How do you catch the wily Northern Pike in late autumn period when the Northern Pile have set up along weed and reed lines and along shorelines littered with fallen trees and submerged wood?
Be innovative – employ slightly larger than normal (¾ to 1 ounce weight) bass-style willow leaf spinner baits. A worm or a “twister tale” can be added to further entice the fish out for a strike. In addition this combination works to great effect being quickly retrieved as the lure bulges just below the lake water’s surface. You need not hop, pop or play around with the lure in any way. Just keep the lures moving continually through the water.
When the bigger game Pike won’t come to the surface though, you can dredge them up with a heavier 1 ½ ounce to2 ½ ounce muskie size spinnerbait. Just let the spinnerbait flutter down and then slowly crank it back to the boat, keeping the lure within a foot of the lake bottom at all times. This will work best in thick grass but also on main rocky lake structures as well.

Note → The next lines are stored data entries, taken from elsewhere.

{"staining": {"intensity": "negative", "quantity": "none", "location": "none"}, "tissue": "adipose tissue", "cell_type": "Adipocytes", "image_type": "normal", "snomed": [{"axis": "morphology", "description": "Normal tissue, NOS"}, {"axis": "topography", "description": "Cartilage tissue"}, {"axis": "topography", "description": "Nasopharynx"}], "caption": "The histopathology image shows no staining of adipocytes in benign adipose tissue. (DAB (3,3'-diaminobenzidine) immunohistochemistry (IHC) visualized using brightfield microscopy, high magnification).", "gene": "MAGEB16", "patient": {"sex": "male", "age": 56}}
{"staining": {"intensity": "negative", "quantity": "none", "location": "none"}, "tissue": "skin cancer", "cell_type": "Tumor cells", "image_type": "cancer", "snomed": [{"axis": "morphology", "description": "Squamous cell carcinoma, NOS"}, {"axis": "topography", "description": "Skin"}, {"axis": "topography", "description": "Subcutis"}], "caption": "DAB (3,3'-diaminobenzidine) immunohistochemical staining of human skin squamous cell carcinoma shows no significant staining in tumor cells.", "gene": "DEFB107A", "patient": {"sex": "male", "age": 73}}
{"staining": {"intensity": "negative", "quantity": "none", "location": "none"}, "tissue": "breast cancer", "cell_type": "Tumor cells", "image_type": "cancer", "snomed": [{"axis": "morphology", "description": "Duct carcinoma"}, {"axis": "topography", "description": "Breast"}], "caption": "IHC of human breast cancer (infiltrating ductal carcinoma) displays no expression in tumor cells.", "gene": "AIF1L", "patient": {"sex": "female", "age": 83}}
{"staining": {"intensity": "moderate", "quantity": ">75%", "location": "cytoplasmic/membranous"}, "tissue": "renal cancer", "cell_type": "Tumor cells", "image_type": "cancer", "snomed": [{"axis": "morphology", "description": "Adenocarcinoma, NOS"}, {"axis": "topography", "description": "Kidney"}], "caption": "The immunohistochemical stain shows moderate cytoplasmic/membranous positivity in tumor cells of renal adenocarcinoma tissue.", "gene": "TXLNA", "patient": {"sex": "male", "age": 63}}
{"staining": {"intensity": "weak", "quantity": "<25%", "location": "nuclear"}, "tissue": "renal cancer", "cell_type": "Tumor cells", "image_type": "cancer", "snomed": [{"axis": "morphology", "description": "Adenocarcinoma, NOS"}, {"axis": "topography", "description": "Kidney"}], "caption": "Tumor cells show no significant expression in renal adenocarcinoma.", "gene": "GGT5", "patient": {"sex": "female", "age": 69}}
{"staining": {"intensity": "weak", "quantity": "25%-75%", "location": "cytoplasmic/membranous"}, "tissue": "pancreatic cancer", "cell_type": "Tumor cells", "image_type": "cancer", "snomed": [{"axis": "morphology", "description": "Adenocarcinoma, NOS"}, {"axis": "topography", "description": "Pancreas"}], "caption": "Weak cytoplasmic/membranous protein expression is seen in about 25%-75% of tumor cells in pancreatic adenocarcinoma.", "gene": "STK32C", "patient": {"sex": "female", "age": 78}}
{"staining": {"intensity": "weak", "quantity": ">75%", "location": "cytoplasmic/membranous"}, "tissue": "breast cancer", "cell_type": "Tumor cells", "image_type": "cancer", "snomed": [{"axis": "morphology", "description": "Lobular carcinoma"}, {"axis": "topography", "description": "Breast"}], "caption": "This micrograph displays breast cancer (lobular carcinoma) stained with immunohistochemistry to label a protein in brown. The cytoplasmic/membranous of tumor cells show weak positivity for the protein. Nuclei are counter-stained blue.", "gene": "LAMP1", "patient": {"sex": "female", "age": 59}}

On the other hand hard crankbaits excel in “open water”, on deep flats and around main lake rocky structures in the time periods from the mid summer until freeze up at Lake Manitoba Narrows. You can even employ lipless versions of these lures as they are superb around weed and seed lines.
If you do troll with these lures, they can useful. Just do not troll around aimlessly. It is always easy to do with a case of Canadian O.V. Concentrate on key transitions, edges, drop offs. Breaklines and specific bottom contours. Remember that if you pause the lure for only a split milli second, the Pike of your dreams, following your lure has only the option of opening its mouth to grab that lure.
You might want to try “Weedless Spoons” in and around cover while the traditional style spoons produce best fishing results in main lake areas especially around the rocky structures. Troll the bigger heavier traditional style spoons during the late fall periods. Each spoon style has a different pattern to attract the Pike – moving around in a distinctive wobbling and thumping action. It all comes down to trial and error, day by day. It is as if those fish have distinct and yet changing personalities and preferences. Some like this, some like that, and they seem to change their mind day to day as well.
While most experience anglers know that in line spinners are just wonderful around vegetation few ever try casting them into shallow rock piles, reefs and shoals that you find in your fishing travels. Even more when the Northern Pike head for deep and deeper water patrol weedlines and the edges of hard rock structures especially the sections exposed to the wind and the waves. Experienced anglers see, to know that nothing seems to catch the Pike’s attention more than a large (½ to 1 ounce) bass style, jig dressed with oversize 5 to 8 inch long soft plastic twister tail, minnow or eel baits. The weight of the jig and the size of the dressing depend of course on the depth of the water and the size of the fish. Of course big is better but when the fish are aggressive cast out the jig and soft plastic? Let it fall to the bottom. Then quickly “snap” it back to your boat briskly using an exaggerated lift. Then fall, pause and retrieve.
Remember – you came all this way to get that monster Pike of your dreams. That fish did not live this long and grow this big without being both smart as well as hungry.